Sur un thème particulièrement cher aux Français, qui cherchent depuis des années une bénédiction de Washington à leurs efforts de constitution d'une défense européenne, "les États-Unis reconnaissent l'importance d'une défense européenne plus forte et plus opérationnelle", et "complémentaire avec l'Otan". Les deux chefs d'État veulent aussi lancer "un dialogue stratégique en matière de commerce militaire", notamment sur les autorisations d'exportations.

Avant le président français, Joe Biden, soucieux de consolider les alliances européennes des États-Unis malmenées pendant la présidence Trump, a vu à Rome Mario Draghi, chef du gouvernement italien, considéré par certains commentateurs comme un nouvel homme fort sur la scène politique européenne.

Ces rencontres font office de lever de rideau avant le sommet du G20 sous présidence italienne, qui se tient samedi et dimanche, suivi de la grande réunion COP26 sur le climat, à Glasgow. En l'absence des présidents chinois et Russe, Joe Biden entend bien donner le ton. Même fragilisé par ses difficultés à faire voter chez lui de gigantesques dépenses publiques, et par le retrait chaotique d'Afghanistan, il assure à qui veut l'entendre que "l'Amérique est de retour" pour mener la grande offensive des démocraties face aux régimes autoritaires.

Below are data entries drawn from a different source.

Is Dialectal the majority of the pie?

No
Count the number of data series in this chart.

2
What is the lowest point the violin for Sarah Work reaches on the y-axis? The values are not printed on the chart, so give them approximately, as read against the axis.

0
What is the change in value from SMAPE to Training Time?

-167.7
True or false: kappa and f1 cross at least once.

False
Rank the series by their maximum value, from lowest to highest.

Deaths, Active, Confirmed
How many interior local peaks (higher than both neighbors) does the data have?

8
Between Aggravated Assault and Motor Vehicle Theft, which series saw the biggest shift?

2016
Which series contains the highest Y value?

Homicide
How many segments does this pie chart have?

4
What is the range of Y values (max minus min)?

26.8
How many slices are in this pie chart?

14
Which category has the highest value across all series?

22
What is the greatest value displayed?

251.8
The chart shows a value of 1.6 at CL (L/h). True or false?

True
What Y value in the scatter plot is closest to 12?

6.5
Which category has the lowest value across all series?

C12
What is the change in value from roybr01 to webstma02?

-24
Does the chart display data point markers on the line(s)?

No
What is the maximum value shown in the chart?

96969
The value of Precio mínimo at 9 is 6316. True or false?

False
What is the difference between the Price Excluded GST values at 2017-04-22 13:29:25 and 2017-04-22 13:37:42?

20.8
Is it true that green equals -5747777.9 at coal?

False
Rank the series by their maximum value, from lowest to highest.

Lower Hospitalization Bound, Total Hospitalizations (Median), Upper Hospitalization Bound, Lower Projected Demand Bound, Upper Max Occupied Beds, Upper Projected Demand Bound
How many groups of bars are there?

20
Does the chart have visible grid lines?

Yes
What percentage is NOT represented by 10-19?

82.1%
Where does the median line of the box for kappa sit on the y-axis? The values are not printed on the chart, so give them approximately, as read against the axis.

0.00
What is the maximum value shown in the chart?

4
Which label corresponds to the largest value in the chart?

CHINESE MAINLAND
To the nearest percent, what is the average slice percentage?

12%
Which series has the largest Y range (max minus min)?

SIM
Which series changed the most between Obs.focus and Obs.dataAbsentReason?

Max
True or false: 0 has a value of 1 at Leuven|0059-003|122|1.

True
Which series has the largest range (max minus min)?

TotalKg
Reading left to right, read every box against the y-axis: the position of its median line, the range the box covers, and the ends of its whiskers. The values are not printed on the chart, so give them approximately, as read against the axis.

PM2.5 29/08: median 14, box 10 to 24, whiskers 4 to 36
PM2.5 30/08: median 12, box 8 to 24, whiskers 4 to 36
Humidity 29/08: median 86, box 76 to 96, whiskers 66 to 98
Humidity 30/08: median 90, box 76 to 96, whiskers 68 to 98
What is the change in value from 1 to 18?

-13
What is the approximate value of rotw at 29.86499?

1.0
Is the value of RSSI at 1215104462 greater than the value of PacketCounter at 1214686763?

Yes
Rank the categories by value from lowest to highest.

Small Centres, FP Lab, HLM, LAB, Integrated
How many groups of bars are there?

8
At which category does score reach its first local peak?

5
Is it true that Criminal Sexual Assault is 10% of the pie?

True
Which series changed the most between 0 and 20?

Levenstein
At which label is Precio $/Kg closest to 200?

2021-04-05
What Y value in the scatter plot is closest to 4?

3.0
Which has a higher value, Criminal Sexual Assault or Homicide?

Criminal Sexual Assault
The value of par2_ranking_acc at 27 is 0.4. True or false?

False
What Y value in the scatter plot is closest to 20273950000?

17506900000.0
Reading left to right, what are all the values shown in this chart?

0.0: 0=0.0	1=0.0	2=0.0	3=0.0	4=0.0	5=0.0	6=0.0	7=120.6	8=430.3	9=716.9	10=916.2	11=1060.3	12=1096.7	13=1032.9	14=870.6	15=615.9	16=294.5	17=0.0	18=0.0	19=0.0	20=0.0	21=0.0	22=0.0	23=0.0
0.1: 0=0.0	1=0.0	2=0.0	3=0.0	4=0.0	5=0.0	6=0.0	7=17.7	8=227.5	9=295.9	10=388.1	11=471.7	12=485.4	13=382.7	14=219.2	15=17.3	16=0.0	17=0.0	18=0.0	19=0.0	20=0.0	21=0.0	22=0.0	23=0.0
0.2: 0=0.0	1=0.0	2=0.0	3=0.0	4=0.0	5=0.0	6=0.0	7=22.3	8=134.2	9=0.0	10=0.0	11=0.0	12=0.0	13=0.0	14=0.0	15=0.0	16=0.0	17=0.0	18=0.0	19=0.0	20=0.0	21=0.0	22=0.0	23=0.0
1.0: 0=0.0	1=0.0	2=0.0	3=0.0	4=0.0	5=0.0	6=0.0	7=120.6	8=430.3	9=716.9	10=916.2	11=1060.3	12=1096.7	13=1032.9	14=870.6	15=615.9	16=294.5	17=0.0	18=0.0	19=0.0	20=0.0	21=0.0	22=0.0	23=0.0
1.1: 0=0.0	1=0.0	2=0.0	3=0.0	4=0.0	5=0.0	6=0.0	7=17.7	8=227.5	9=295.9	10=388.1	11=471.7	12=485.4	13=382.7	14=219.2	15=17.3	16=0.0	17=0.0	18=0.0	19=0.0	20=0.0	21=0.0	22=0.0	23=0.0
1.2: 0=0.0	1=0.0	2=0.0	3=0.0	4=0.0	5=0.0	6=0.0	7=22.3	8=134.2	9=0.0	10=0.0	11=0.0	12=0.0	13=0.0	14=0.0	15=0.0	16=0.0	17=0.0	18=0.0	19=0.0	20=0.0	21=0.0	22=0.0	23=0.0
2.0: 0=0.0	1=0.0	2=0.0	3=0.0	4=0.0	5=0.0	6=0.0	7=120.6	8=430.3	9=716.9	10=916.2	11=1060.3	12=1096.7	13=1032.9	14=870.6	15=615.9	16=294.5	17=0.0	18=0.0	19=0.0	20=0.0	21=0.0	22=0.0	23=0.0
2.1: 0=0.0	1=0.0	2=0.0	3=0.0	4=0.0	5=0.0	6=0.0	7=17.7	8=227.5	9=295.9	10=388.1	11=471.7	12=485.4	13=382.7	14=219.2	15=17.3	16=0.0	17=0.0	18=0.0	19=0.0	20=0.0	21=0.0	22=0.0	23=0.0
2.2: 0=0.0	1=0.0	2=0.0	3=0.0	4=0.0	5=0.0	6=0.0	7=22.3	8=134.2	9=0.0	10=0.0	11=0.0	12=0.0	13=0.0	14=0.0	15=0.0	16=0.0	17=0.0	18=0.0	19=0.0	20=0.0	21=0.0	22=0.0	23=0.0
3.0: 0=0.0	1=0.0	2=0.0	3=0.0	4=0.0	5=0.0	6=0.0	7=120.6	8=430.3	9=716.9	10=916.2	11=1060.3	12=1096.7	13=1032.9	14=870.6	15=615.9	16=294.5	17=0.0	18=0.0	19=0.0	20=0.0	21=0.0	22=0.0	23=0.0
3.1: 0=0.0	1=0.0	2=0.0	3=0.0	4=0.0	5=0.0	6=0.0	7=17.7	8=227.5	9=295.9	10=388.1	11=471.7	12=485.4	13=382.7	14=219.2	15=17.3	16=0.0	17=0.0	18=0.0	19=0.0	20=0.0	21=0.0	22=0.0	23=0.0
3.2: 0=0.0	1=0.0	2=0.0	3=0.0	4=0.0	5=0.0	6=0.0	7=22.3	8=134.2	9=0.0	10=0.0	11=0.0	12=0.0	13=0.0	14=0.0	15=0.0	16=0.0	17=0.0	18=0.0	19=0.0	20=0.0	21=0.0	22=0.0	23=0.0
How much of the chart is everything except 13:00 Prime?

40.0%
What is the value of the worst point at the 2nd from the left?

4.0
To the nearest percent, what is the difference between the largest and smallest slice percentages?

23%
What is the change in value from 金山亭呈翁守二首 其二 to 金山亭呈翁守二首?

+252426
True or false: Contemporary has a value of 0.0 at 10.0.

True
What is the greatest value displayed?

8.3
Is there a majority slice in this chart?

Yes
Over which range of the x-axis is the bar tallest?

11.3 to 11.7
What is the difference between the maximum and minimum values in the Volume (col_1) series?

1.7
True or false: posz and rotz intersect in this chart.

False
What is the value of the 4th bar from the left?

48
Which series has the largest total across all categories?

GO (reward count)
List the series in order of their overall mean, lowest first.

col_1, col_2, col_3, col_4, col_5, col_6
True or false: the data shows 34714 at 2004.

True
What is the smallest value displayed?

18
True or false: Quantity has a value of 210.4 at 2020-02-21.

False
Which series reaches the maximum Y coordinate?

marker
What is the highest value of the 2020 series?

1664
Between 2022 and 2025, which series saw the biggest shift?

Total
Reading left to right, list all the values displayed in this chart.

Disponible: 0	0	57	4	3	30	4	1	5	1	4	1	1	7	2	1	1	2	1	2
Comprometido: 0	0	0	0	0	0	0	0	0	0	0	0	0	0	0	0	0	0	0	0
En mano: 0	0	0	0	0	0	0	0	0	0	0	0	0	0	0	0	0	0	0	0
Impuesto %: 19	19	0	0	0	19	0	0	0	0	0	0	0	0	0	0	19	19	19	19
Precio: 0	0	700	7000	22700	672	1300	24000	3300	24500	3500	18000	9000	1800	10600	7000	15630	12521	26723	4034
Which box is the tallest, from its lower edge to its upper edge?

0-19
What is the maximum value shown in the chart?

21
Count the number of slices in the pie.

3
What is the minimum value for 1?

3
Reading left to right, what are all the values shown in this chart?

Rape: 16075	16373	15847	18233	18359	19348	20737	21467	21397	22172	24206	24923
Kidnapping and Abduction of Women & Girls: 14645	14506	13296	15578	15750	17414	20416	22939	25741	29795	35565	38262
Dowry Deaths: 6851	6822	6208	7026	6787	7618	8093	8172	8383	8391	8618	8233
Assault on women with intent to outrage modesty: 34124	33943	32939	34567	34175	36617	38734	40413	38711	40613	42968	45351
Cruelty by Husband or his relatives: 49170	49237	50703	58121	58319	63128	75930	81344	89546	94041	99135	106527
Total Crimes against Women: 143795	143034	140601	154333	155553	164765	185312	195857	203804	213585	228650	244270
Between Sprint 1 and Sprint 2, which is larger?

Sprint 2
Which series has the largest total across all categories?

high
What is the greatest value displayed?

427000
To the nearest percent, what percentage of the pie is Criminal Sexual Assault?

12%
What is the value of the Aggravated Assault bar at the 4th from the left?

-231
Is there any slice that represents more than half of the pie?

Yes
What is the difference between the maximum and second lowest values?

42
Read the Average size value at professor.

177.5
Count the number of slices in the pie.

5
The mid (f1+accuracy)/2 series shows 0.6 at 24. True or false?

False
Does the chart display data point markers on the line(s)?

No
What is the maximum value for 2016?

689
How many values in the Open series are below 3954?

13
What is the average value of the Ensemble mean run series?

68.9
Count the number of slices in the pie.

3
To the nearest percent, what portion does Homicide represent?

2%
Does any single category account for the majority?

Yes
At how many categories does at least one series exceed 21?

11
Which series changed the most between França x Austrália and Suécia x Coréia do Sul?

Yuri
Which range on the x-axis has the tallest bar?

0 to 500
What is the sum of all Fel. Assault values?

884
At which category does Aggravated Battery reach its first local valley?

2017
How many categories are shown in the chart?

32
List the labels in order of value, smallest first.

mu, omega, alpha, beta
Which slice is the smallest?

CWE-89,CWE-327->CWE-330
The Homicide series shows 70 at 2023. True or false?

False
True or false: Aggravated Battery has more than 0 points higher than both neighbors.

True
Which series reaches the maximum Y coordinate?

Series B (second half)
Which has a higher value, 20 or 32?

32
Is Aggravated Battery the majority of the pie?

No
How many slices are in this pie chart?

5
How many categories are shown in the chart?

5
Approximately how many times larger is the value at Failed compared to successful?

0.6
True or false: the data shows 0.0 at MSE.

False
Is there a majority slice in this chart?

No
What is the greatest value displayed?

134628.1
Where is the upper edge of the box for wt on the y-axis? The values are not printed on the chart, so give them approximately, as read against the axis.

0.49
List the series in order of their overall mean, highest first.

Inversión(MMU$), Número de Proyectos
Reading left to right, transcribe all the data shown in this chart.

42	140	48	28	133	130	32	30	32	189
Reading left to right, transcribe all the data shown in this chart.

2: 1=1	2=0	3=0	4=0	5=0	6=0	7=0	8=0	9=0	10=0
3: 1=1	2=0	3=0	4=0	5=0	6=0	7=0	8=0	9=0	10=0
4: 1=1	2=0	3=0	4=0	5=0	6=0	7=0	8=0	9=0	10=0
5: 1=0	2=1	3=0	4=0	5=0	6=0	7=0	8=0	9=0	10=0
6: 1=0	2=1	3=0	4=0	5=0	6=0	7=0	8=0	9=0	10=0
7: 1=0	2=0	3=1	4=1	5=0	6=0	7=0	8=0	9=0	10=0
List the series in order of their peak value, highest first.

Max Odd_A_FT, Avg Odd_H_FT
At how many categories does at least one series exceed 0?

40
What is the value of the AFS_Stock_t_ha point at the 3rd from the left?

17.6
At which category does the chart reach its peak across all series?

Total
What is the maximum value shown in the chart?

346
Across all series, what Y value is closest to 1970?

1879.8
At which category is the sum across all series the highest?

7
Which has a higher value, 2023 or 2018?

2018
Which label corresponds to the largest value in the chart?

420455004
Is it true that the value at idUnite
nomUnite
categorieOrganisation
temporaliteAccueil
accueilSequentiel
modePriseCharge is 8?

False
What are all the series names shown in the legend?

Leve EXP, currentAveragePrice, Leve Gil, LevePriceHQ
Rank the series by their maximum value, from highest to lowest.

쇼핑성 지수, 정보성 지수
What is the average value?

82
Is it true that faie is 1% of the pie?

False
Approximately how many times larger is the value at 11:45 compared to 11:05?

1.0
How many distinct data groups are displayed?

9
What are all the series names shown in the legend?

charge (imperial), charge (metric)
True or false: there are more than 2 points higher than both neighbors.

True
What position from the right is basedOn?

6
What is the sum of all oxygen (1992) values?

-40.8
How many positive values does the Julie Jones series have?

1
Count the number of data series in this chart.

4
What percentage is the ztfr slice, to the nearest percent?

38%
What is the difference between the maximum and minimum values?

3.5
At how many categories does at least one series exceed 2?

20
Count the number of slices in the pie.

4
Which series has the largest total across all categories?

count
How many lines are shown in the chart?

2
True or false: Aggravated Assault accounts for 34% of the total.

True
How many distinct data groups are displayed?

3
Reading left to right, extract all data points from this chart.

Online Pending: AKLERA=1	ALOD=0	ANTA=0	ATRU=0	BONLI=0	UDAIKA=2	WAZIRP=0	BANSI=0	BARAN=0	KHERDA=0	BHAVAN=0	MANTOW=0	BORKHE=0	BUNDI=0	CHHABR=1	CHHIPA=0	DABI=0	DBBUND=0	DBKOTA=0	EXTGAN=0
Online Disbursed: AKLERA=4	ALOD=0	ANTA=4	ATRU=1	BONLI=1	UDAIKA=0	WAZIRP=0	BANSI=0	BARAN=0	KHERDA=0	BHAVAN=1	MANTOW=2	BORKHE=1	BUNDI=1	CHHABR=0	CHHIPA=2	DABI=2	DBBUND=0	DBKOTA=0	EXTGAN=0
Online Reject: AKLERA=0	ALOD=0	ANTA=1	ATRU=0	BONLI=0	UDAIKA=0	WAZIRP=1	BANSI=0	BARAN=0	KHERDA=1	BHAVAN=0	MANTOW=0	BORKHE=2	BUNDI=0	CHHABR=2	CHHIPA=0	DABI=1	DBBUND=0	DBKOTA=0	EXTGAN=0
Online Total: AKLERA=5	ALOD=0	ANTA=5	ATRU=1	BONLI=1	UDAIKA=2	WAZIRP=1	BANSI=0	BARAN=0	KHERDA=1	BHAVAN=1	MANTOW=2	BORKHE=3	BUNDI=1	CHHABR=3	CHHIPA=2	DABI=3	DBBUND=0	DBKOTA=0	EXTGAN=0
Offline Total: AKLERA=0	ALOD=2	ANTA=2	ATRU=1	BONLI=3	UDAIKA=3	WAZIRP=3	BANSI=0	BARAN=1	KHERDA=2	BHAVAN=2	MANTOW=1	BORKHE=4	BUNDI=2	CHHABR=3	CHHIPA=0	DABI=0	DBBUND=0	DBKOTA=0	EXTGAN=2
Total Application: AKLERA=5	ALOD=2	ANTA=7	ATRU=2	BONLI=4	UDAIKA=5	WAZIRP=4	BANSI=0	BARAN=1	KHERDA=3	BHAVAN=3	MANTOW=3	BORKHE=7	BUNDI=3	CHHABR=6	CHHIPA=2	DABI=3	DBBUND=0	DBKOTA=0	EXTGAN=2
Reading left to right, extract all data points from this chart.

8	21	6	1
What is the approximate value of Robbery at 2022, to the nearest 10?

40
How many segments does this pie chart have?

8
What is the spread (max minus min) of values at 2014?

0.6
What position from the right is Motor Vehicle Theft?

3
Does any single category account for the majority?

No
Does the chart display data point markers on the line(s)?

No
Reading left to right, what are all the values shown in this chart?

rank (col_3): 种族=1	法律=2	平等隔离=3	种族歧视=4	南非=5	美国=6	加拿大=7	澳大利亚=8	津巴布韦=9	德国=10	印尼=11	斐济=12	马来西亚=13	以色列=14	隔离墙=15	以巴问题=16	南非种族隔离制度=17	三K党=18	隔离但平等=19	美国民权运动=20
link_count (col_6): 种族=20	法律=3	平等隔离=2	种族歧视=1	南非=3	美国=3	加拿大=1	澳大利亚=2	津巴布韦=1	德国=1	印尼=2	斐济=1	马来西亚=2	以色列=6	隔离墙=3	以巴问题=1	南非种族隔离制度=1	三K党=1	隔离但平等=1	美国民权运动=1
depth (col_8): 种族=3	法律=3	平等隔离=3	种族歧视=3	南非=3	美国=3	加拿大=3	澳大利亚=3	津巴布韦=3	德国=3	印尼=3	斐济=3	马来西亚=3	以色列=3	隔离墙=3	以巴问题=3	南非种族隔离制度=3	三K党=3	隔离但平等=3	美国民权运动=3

Il aura encore l'occasion samedi de serrer les rangs avec ses alliés d'outre-Atlantique, lors d'une réunion avec la chancelière Angela Merkel, le Premier ministre britannique Boris Johnson, et à nouveau Emmanuel Macron. Les quatre pays, à l'initiative de l'Allemagne, veulent harmoniser leurs positions avant une éventuelle reprise des discussions sur le nucléaire iranien.